The Roundup -

Tester Chief Of Staff Visits Sidney Sugars

 

August 15, 2018 | View PDF

Sidney Sugars General Manager, David Garland, speaks with Senator Jon Tester sent his Chief of Staff, Aaron Murphy.

Senator Jon Tester sent his Chief of Staff, Aaron Murphy, to Sidney on August 9 for a brief meeting and tour of the Sidney Sugar Plant. Murphy was received by Sidney Sugars General Manager, David Garland, and other employees of the factory who expressed their sentiments of thanks to Senator Tester and spoke of their concerns regarding the sugar industry.

While gathered for the brief discussion at the plant, Murphy began by explaining, "I don't know the process very well. I know the smell in the air. I know it's Fall when I smell that stuff. I grew up in Cody, Wyoming, where there's a [sugar] plant. I know the industry, but don't know the process."

Tester, according to Murphy, knows agriculture well. Murphy explained that Tester's work in the United States Senate was conflicting with his work back on his Montana farm.

Murphy said, "Ordinarily, August is a recess month, but Senator McConnell said we had to come back, which is good because there's lots of work to do. But it does mean that we truncate his harvest time to work on the farm. And when I say, 'he's the farmer,' if you know Jon, he doesn't hire it out."

Murphy also had some criticism for President Trump. When asked what Tester's position was on the issues related to Trump's trade policy, he responded, "[Tester] is quite concerned about it. One of the things he's trying to do, as a bi-partisan effort, is to say the President shouldn't have unilateral authority to do this. There should be oversight by Congress."

"On July 5," Murphy continued, "he had a round-table to hear about it in Billings and to hear from the agricultural sector and we heard quite loudly about the impacts of the trade war on the agriculture sector, and on building and all the affiliated issues with it.
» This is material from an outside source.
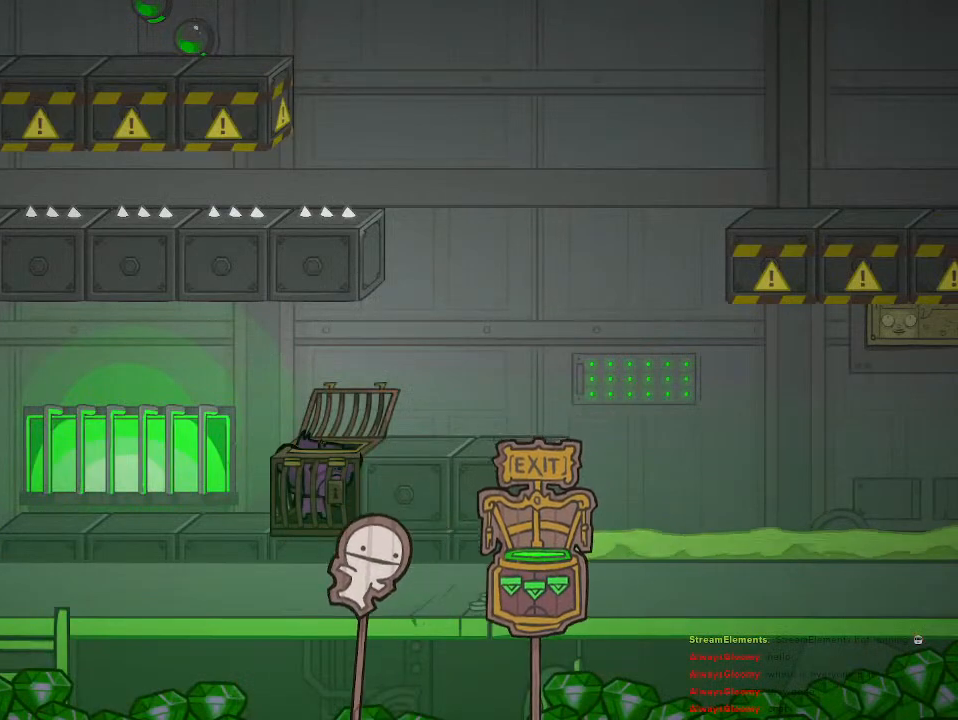
{"buttons": [], "left_stick": "left", "right_stick": "center", "events": []}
The director of the library in Missoula wrote in to say they just fined a 30 million dollar library construction and the cost of rebar alone went up 700 thousand just because of the uncertainty caused by the trade war. This is an expense that's handed right down to the local taxpayer and people in Missoula will have to pay for it."

"This is really affecting the state, as you know. We're hearing from all sectors, cattle producers and others," Murphy said.
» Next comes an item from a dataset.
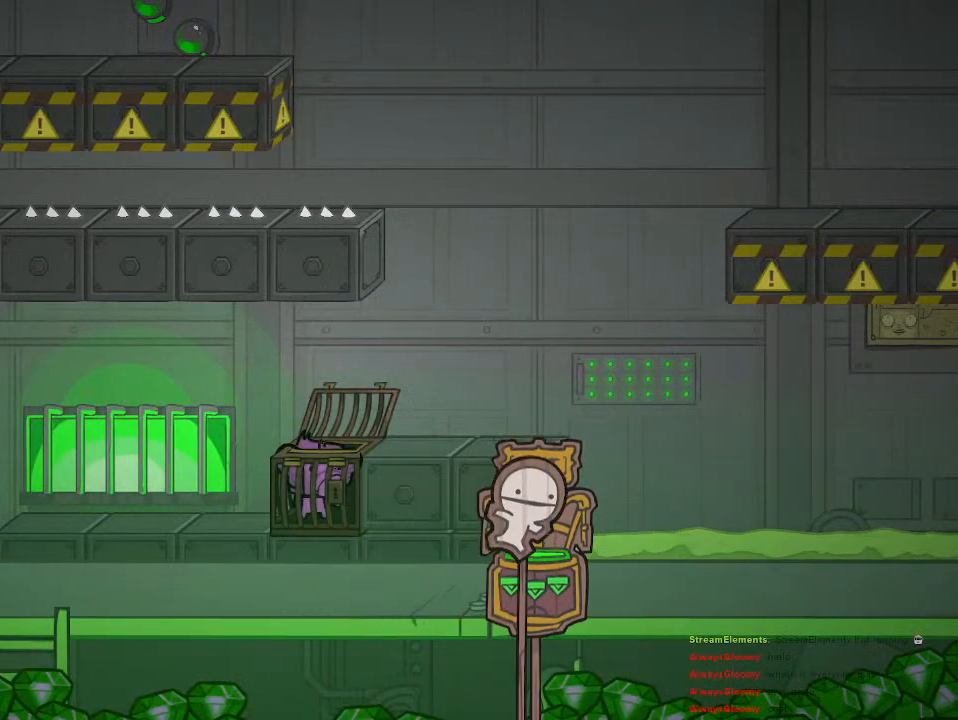
{"buttons": [], "left_stick": "left", "right_stick": "center", "events": []}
The Sidney Sugar executives explained to Murphy the issues relating to the current market, which included the size of the current grain crop and the need to empty bins. This requires dumping grain in the market, increasing supply and decreasing its value, which puts a strain on those in the industry. Durum (a variety of wheat that is locally grown), in particular, has been a problem, which is increased by competition with Canada. There was some confidence expressed in President Trump regarding his competency at negotiating trade deals.

"If trade deals are going to be renegotiated," Murphy retorted, "they need to be renegotiated to work. They need to be good and strong for Montana, but agreements don't need to be pulled out of if it is going to cause this instability."